Your goal:
Within the data that follows, set down exactly the lines from the one containing "[567,89,631,102] Default: ->" through the one containing "[567,309,631,322] Default: ->", both ends included.

Exercise data:
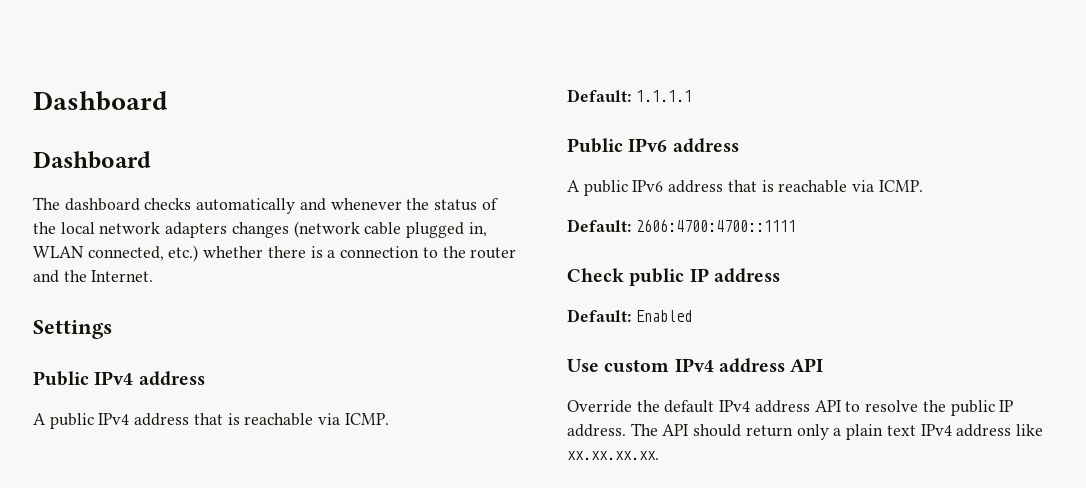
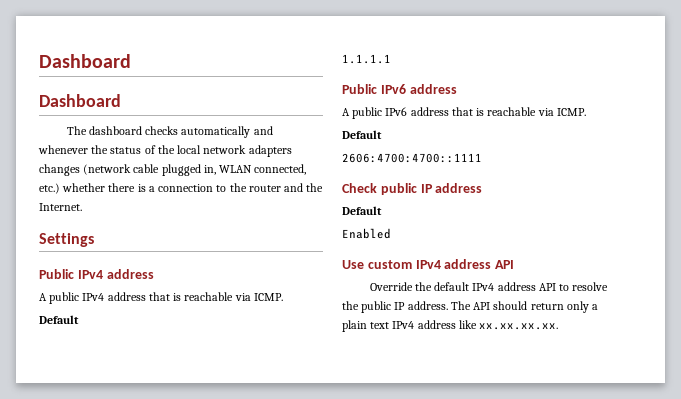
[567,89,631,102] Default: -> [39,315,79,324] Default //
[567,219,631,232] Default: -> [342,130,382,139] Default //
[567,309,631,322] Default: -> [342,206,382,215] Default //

==

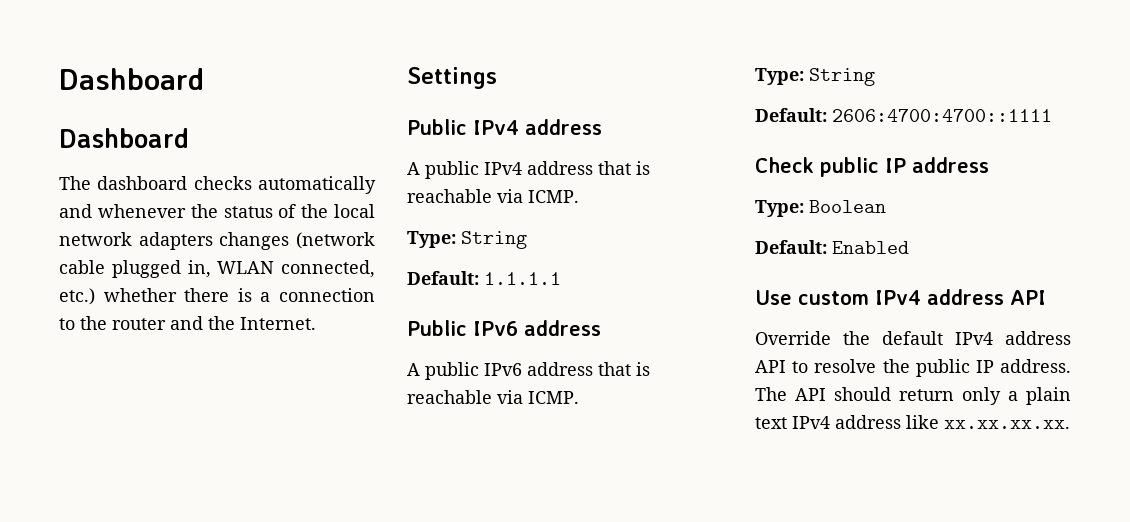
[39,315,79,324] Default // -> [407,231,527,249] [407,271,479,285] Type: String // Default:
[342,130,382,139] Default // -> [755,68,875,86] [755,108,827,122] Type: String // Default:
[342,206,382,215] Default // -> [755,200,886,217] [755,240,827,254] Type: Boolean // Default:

Response to the task:
[567,89,631,102] Default: -> [39,315,79,324] Default //
[567,219,631,232] Default: -> [342,130,382,139] Default //
[567,309,631,322] Default: -> [342,206,382,215] Default //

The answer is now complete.